Over the years, our consultants have written a number of computer programs in several different languages.  Coding in itself, however, hasn’t been their focus; there has always been a certain calculation to perform, some job to do, and the program has been the tool to do it.  Generally we’ve laid it aside when the task is done.  That’s probably the least efficient way to learn coding, but it’s how we have operated.

Now, however, our tutoring consultant is faced with several students taking Computer Science, and to support them he’s been learning and working with Java, a new language for him.  But getting back to serious coding after some years away means being reminded of things that do not change from language to language.  Very often, the error message has nothing to do with the mistake that has been made; the flag may appear many lines downstream.  A misplaced, missing or extra character will normally scupper the whole effort.  Comments are vital: a piece of code that was quite transparent as to intent and effect when you wrote it last week, can be absolutely unintelligible this week.  And when it all finally works, the feeling can be one of elation or just relief.

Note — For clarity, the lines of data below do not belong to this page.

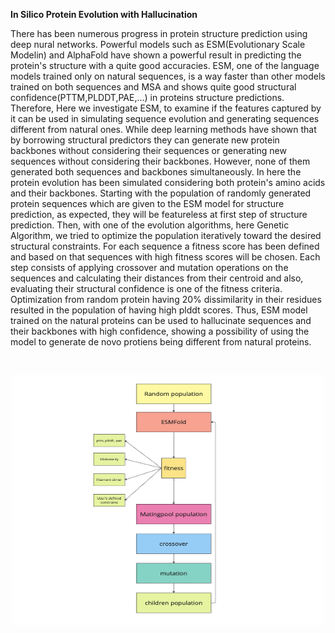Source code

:**In Silico Protein Evolution with Hallucination**

There has been numerous progress in protein structure prediction using deep nural networks. Powerful models such as ESM(Evolutionary Scale Modelin) and AlphaFold have shown a powerful result in predicting the protein's structure with a quite good accuracies. ESM, one of the language models trained only on natural sequences, is a way faster than other models trained on both sequences and MSA and shows quite good structural confidence(PTTM,PLDDT,PAE,...) in proteins structure predictions. Therefore,  Here we investigate ESM, to examine if the features captured by it can be used in simulating sequence evolution and generating sequences different from natural ones. While deep learning methods have shown that by borrowing structural predictors they can generate new protein backbones without considering their sequences or generating new sequences without considering their backbones. However, none of them generated both sequences and backbones simultaneously. In here the protein evolution has been simulated considering both protein's amino acids and their backbones. Starting with the population of randomly generated protein sequences which are given to the ESM model for structure prediction, as expected, they will be featureless at first step of structure prediction. Then, with one of the evolution algorithms, here Genetic Algorithm, we tried to optimize the population iteratively  toward the desired structural constraints. For each sequence a fitness score has been defined and based on that  sequences with high fitness scores will be chosen. Each step consists of applying crossover and mutation operations on the sequences and calculating their distances from their centroid and also, evaluating their structural confidence is one of the fitness criteria.  Optimization from random protein having 20\% dissimilarity in their residues resulted in the population of having high plddt scores. Thus, ESM model trained on the natural proteins can be used to hallucinate sequences and their backbones with high confidence, showing a possibility of using the model to generate de novo protiens being different from natural proteins.


<br>

<p align="center">
  <img src="Flowchart.jpg" alt="ProteinEvolution" width="500" height="400">
</p>
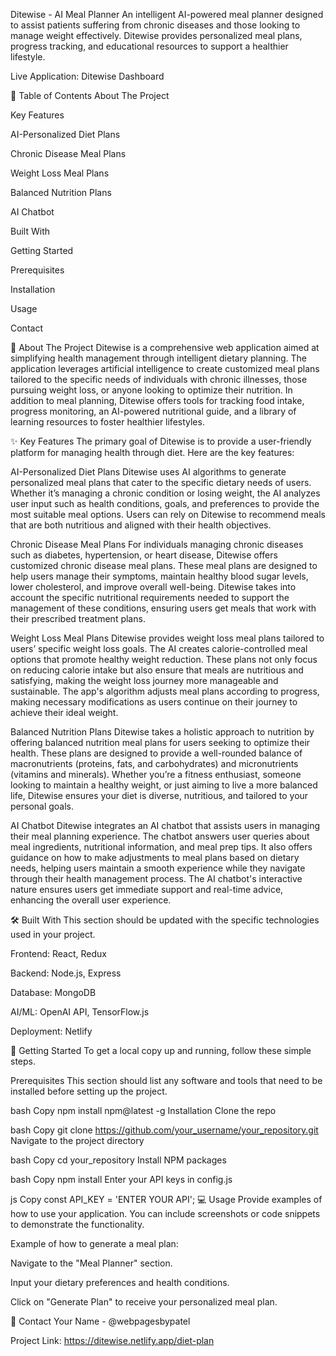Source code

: Ditewise - AI Meal Planner
 An intelligent AI-powered meal planner designed to assist patients suffering from chronic diseases and those looking to manage weight effectively. Ditewise provides personalized meal plans, progress tracking, and educational resources to support a healthier lifestyle.

Live Application: Ditewise Dashboard

📖 Table of Contents
About The Project

Key Features

AI-Personalized Diet Plans

Chronic Disease Meal Plans

Weight Loss Meal Plans

Balanced Nutrition Plans

AI Chatbot

Built With

Getting Started

Prerequisites

Installation

Usage

Contact

🧐 About The Project
Ditewise is a comprehensive web application aimed at simplifying health management through intelligent dietary planning. The application leverages artificial intelligence to create customized meal plans tailored to the specific needs of individuals with chronic illnesses, those pursuing weight loss, or anyone looking to optimize their nutrition. In addition to meal planning, Ditewise offers tools for tracking food intake, progress monitoring, an AI-powered nutritional guide, and a library of learning resources to foster healthier lifestyles.

✨ Key Features
The primary goal of Ditewise is to provide a user-friendly platform for managing health through diet. Here are the key features:

AI-Personalized Diet Plans
Ditewise uses AI algorithms to generate personalized meal plans that cater to the specific dietary needs of users. Whether it’s managing a chronic condition or losing weight, the AI analyzes user input such as health conditions, goals, and preferences to provide the most suitable meal options. Users can rely on Ditewise to recommend meals that are both nutritious and aligned with their health objectives.

Chronic Disease Meal Plans
For individuals managing chronic diseases such as diabetes, hypertension, or heart disease, Ditewise offers customized chronic disease meal plans. These meal plans are designed to help users manage their symptoms, maintain healthy blood sugar levels, lower cholesterol, and improve overall well-being. Ditewise takes into account the specific nutritional requirements needed to support the management of these conditions, ensuring users get meals that work with their prescribed treatment plans.

Weight Loss Meal Plans
Ditewise provides weight loss meal plans tailored to users’ specific weight loss goals. The AI creates calorie-controlled meal options that promote healthy weight reduction. These plans not only focus on reducing calorie intake but also ensure that meals are nutritious and satisfying, making the weight loss journey more manageable and sustainable. The app's algorithm adjusts meal plans according to progress, making necessary modifications as users continue on their journey to achieve their ideal weight.

Balanced Nutrition Plans
Ditewise takes a holistic approach to nutrition by offering balanced nutrition meal plans for users seeking to optimize their health. These plans are designed to provide a well-rounded balance of macronutrients (proteins, fats, and carbohydrates) and micronutrients (vitamins and minerals). Whether you’re a fitness enthusiast, someone looking to maintain a healthy weight, or just aiming to live a more balanced life, Ditewise ensures your diet is diverse, nutritious, and tailored to your personal goals.

AI Chatbot
Ditewise integrates an AI chatbot that assists users in managing their meal planning experience. The chatbot answers user queries about meal ingredients, nutritional information, and meal prep tips. It also offers guidance on how to make adjustments to meal plans based on dietary needs, helping users maintain a smooth experience while they navigate through their health management process. The AI chatbot's interactive nature ensures users get immediate support and real-time advice, enhancing the overall user experience.

🛠️ Built With
This section should be updated with the specific technologies used in your project.

Frontend: React, Redux

Backend: Node.js, Express

Database: MongoDB

AI/ML: OpenAI API, TensorFlow.js

Deployment: Netlify

🚀 Getting Started
To get a local copy up and running, follow these simple steps.

Prerequisites
This section should list any software and tools that need to be installed before setting up the project.

bash
Copy
npm install npm@latest -g
Installation
Clone the repo

bash
Copy
git clone https://github.com/your_username/your_repository.git
Navigate to the project directory

bash
Copy
cd your_repository
Install NPM packages

bash
Copy
npm install
Enter your API keys in config.js

js
Copy
const API_KEY = 'ENTER YOUR API';
💻 Usage
Provide examples of how to use your application. You can include screenshots or code snippets to demonstrate the functionality.

Example of how to generate a meal plan:

Navigate to the "Meal Planner" section.

Input your dietary preferences and health conditions.

Click on "Generate Plan" to receive your personalized meal plan.

📧 Contact
Your Name - @webpagesbypatel  

Project Link:  https://ditewise.netlify.app/diet-plan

The idea of learning computing in a class is still somewhat strange to us.  We all picked up what skill we have by sitting down with a book and writing code, normally with some particular application in mind.  Sometimes there was a nearby wizard to ask, when things just weren’t working, but scientists can be independent sometimes and he or she might work in another language entirely.  (The FORTRAN versus C argument probably still rages somewhere.)  In a class, you have to solve the problems set for you, which (as we’ve noted) is a different way of learning.  It can be easier, since the problems are guaranteed to be solvable with the material at hand, but it can also be less interesting.

Another concern occurs to us.  There are no doubt many jobs out there for good coders, but most people will never write a line of code for work.  They’ll use programs written by someone else, for compatibility and standardization reasons.  And even if many of these Java-speaking High School students do wind up coding, chances are good that they’ll have to do it in a different language.  Why, then, should we teach so many students something they won’t use?

We think there’s a good answer to that question.  We teach geometry to everyone in part to get across the idea of a rigorous proof.  Students who code successfully learn how to operate in a very unforgiving environment, one that follows its own rules rather than theirs.  We think that’s something worth learning.